Editor's Choice

Count the harms

BMJ 2006; 332 doi: https://doi.org/10.1136/bmj.332.7543.0-f (Published 23 March 2006) Cite this as: BMJ 2006;332:0-f
  1. Fiona Godlee, editor (fgodlee{at}bmj.com)

    Hippocrates may not have foreseen the complexities of modern medicine, but 24 centuries ago he (or whoever wrote the Hippocratic Oath) set down a fundamental rule for all clinicians and researchers—“first do no harm.” This rule has special resonance this week as we explore over-diagnosis in breast cancer screening, and the evolving clinical trial nightmare at Northwick Park.
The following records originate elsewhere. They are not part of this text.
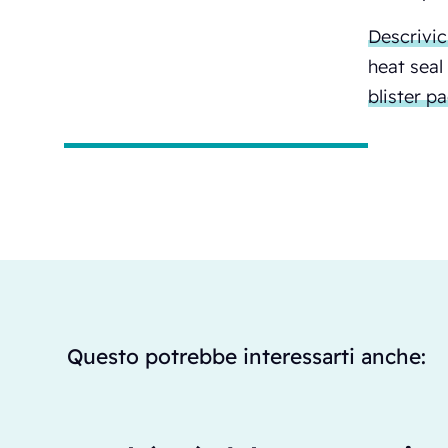
Descrivic
heat seal 
blister p
Questo potrebbe interessarti anche: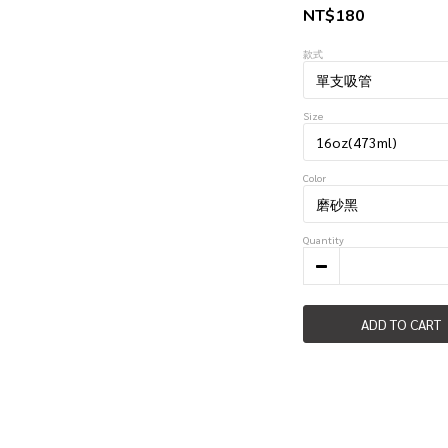
NT$180
款式
Size
Color
Quantity
ADD TO CART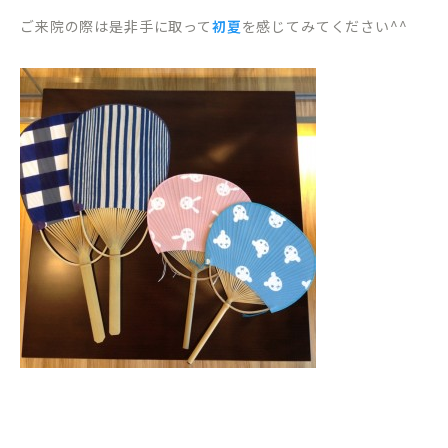
ご来院の際は是非手に取って
初夏
を感じてみてください^^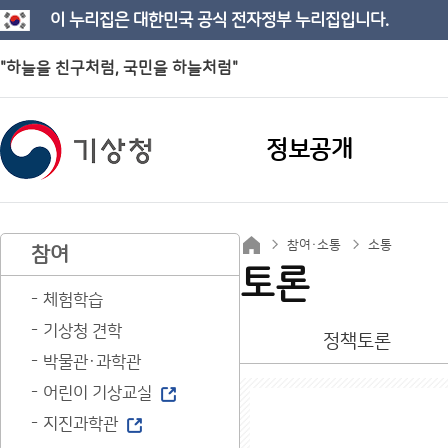
이 누리집은 대한민국 공식 전자정부 누리집입니다.
"하늘을 친구처럼, 국민을 하늘처럼"
정보공개
참여·소통
소통
참여
토론
체험학습
기상청 견학
정책토론
박물관·과학관
어린이 기상교실
지진과학관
    Three weeks ago an editorial in the BMJ concluded that despite limitations, breast cancer screening does save lives (BMJ 2006;332: 499-500). But in the same issue of the journal we published an analysis by Karsten Juhl Jørgensen and Peter Gøtzsche of the letters inviting women for screening (BMJ 2006;332: 538-541). None of the letters mentioned the major harms of screening, and the authors concluded that organisers of screening programmes have a serious conflict of interest in wanting high uptake, which compromises their ability to provide balanced information about benefits and harms. That same week we also published “online first” Sophia Zackrisson and colleagues' 15 year follow-up from the Malmö trial of screening for breast cancer, which concluded that 10% of cancers detected by screening in women aged 55-69 are over-diagnosed.

    This week we pull these strands together, along with letters selected from among the rapid responses to all three pieces (p 727). The total picture is far from reassuring. As Zackrisson et al explain (p 689), their 10% figure is a conservative estimate, since some of the women in the control group also had mammography. In a letter, Gilbert Welch and colleagues suggest that the more relevant figure is 24% since, based on the Malmö data, this is the chance that a screen detected cancer represents over-diagnosis (p 727). Their higher figure is more in line with Gøtzsche's estimate of 30% (p 727). Whatever the figure, or the reasons for it (pp 678, 691 and 727), there seems little doubt among our contributors that over-diagnosis is real and substantial. As Michael Baum relates, his unaddressed concerns about the UK's screening programme, which he helped to set up, led him to resign from the programme committee (p 728). He and Hazel Thornton (p 728) endorse Gøtzsche's concerns about conflicts of interest and the “fobbing off” of women with unbalanced, insufficient information.

    Lack of proper information may prove to be at the heart of events that have left six young men seriously ill in hospital after the “first in man” trial of the monoclonal antibody TGN1412 (p 683). Michael Goodyear asks what lessons can be learned from this catastrophe (p 677), and Kate Mandeville describes her own experiences as a clinical trial volunteer (p 735). Questions are mounting about the trial, and they need answering. An inquiry by the UK's Medicines and Healthcare Products Regulatory Agency (MHRA) will not be enough, since this body may itself be implicated in mistakes that were made. There must be a full public inquiry if we are to prevent something like this happening again.